Prolonged high blood pressure, or hypertension, is the main cause of HR. high blood pressure is a chronic problem in which the force of the blood against your arteries is too high. The force is a result of the blood pumping out of the heart and into the arteries as well as the force created as the heart rest between heartbeats. When the blood moves through the body at a higher pressure, the tissue that makes up the arteries will begin to stretch and will eventually become damaged. This leads to many problems over time.
HR generally occurs after your blood pressure has been consistently high over a prolonged period. Your blood pressure levels can be affected by:
- A lack of physical activity, being overweight, eating too much salt and a stressful lifestyle.
High blood pressure also runs in families.
The risk factors for Hypertensive Retinopathy
The conditions that put you at a higher risk for HR are Prolonged high blood pressure, heart disease, atherosclerosis, diabetes, smoking, high cholesterol, being overweight, eating an unhealthy diet, and heavy alcohol consumption.
How is hypertensive retinopathy diagnosed?
Your doctor will use a tool called an ophthalmoscope to examine your retina. This tool shines a light through your pupil to examine the back of your eye for signs of narrowing blood vessels or to see if nay fluid is leaking from your blood vessels. This procedure is painless. It takes less than 10 minutes to complete. In some cases, a special test called fluorescein angiography is performed to examine retinal blood flow.
Treatment for hypertensive retinopathy (HR)
Effective treatment for HR involves controlling and lowering high blood pressure with a combination of medication and lifestyle changes.
A diet high in fruits and vegetables may help lower blood pressure. Regular physical activity, reducing salt intake, and limiting the amount of caffeine and alcoholic beverages you drink all contribute to healthy blood pressure as well. If you smoke, take steps to quit. If you’re overweight, losing weight is an effective strategy for controlling high blood pressure.

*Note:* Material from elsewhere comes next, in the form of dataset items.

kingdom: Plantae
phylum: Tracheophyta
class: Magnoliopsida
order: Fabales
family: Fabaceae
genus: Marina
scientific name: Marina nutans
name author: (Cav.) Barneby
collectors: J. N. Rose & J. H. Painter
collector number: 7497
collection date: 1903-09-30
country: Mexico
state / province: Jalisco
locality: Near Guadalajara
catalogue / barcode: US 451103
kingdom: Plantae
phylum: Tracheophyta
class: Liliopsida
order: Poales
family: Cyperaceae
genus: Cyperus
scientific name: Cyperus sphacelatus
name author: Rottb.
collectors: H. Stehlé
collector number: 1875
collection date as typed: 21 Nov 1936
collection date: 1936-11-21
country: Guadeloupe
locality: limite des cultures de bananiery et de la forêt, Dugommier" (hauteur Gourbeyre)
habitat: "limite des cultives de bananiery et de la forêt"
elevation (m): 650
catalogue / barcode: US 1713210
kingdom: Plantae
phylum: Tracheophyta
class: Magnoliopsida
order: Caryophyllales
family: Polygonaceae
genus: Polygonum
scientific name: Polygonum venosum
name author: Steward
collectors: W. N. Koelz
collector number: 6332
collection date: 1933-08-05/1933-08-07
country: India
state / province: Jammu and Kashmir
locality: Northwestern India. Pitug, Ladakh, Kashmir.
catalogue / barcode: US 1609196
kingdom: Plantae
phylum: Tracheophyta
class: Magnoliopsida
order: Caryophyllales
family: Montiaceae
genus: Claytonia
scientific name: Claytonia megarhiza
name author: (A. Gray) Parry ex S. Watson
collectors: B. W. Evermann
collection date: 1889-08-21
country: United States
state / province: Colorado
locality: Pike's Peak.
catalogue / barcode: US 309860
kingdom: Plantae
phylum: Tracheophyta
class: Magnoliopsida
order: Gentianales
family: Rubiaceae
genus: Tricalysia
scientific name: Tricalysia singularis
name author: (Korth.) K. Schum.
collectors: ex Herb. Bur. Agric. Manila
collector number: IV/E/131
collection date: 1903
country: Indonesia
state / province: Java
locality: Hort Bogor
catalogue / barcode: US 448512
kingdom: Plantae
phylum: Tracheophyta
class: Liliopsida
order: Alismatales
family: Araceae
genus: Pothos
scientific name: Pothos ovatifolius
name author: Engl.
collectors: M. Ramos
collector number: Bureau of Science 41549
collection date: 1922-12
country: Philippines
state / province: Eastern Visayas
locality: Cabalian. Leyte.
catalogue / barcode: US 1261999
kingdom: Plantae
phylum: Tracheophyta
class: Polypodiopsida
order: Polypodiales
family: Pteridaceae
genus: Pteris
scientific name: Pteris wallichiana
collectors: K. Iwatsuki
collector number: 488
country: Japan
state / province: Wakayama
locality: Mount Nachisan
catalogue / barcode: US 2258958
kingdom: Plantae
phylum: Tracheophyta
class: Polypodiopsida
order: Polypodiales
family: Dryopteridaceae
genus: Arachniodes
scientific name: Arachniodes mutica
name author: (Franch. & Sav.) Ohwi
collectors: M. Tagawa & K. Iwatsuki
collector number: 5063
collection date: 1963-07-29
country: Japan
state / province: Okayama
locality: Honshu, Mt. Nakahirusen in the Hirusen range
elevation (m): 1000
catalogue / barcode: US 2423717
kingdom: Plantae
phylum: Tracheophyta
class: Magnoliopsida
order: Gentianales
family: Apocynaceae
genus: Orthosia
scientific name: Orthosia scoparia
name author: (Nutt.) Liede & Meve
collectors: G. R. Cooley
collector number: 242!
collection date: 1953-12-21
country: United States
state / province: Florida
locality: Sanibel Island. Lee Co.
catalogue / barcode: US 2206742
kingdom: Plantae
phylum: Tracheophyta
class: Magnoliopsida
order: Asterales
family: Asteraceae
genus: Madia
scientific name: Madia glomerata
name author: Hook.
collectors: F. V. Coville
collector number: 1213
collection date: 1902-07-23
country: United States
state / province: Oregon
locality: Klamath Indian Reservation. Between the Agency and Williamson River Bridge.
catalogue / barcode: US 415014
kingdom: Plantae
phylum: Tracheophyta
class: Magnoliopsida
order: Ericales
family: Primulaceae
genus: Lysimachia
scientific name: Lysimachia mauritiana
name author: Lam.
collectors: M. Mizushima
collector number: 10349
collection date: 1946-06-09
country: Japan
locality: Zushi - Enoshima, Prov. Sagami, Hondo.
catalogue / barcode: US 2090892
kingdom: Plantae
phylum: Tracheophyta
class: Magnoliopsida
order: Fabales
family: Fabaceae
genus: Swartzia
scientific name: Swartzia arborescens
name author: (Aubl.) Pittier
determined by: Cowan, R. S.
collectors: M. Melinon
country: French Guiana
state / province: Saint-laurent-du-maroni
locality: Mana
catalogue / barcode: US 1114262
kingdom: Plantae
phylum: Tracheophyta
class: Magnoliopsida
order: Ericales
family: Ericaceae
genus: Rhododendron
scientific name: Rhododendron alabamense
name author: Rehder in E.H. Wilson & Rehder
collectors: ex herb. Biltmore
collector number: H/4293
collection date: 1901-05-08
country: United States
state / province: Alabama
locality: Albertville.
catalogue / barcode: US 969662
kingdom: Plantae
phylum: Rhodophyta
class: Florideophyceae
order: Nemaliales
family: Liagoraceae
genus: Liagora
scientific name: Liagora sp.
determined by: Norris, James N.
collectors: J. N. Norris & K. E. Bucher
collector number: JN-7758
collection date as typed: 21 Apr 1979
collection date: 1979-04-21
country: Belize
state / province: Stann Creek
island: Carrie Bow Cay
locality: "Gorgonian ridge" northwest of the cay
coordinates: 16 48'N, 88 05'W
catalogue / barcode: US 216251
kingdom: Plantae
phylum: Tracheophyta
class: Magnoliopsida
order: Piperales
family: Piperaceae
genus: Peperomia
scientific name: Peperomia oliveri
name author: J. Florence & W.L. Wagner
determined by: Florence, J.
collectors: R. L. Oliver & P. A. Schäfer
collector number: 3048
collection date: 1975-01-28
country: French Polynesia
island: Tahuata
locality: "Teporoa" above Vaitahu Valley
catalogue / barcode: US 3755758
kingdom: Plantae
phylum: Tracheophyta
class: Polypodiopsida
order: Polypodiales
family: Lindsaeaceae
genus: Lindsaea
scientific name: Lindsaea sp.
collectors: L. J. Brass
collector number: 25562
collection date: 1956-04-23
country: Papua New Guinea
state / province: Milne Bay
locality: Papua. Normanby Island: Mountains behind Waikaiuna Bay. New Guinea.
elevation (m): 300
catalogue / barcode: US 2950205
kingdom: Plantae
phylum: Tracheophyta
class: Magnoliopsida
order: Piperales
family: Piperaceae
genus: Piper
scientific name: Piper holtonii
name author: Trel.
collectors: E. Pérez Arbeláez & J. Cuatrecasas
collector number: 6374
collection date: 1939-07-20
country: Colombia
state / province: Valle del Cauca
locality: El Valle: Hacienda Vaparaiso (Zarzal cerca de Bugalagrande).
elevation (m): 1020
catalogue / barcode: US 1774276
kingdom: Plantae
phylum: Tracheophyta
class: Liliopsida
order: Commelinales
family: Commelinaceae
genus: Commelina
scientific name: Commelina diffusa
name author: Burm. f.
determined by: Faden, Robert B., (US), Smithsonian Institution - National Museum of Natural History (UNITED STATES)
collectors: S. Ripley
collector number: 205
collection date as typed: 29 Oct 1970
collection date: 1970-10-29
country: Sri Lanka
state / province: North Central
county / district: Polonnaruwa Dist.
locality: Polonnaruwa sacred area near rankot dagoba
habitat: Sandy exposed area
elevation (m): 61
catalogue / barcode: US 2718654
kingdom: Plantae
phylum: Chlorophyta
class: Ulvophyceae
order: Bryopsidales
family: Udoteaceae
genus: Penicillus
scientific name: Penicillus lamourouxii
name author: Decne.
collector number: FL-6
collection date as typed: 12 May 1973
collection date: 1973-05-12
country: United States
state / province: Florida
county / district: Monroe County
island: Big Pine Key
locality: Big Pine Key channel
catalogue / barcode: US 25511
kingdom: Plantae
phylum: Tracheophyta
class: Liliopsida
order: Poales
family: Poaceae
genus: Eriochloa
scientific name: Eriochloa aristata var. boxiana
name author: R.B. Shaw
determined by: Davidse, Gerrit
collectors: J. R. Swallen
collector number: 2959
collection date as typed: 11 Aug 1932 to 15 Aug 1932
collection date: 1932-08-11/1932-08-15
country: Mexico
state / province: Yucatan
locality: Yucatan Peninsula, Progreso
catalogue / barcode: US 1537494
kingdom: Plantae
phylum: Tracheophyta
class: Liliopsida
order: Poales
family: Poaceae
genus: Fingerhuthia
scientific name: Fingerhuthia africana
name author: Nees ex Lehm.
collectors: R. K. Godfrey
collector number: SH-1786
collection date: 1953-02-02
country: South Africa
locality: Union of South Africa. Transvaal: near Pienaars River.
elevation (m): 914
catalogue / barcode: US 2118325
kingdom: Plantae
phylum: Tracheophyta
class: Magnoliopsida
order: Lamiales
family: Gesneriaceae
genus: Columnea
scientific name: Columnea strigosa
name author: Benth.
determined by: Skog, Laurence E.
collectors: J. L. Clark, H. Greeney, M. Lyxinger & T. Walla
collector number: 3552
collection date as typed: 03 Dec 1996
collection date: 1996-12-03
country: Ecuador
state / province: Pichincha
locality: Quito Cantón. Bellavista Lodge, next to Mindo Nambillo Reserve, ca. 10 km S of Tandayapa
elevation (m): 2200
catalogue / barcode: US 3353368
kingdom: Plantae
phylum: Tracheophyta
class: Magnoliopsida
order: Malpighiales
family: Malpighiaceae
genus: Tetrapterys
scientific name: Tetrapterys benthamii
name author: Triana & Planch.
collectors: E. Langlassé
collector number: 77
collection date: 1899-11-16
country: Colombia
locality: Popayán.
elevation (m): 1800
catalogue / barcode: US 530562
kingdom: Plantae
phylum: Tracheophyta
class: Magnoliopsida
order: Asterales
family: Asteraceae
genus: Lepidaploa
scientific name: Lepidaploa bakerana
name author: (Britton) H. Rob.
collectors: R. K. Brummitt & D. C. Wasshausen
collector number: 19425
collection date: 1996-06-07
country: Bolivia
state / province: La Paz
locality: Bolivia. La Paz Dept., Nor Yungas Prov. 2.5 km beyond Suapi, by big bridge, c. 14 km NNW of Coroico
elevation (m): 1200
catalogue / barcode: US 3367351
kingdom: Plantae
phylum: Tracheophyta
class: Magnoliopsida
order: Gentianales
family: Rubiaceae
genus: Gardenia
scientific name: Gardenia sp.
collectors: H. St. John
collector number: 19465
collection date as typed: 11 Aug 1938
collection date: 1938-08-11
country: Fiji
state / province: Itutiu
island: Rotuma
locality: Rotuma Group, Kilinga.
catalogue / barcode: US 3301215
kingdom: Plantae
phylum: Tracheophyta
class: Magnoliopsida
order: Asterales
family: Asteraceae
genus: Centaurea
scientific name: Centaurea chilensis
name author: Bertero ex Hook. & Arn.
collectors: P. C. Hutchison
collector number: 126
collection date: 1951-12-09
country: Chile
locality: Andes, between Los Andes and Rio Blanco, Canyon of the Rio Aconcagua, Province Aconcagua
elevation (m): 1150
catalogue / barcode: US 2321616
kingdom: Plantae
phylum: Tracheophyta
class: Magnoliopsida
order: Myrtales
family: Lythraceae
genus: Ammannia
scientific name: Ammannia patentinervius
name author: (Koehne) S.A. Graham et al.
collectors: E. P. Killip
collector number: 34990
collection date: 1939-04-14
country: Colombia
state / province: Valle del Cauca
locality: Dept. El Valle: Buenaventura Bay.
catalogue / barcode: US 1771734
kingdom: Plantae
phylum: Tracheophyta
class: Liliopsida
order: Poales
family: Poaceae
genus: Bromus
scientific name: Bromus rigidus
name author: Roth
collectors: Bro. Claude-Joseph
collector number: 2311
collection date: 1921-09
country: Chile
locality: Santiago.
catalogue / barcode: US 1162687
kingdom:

Tips to prevent Hypertensive Retinopathy
To prevent HR, take steps to avoid high blood pressure:
Get regular full eye exams every 6 months to maintain your vision; you only have one pair of eyes take care of them.
- Take your blood pressure medication regularly.
- Get regular exercise
- Eat a balanced diet
- Avoid smoking
- Get regular medical exams to ensure that your blood pressure readings are normal.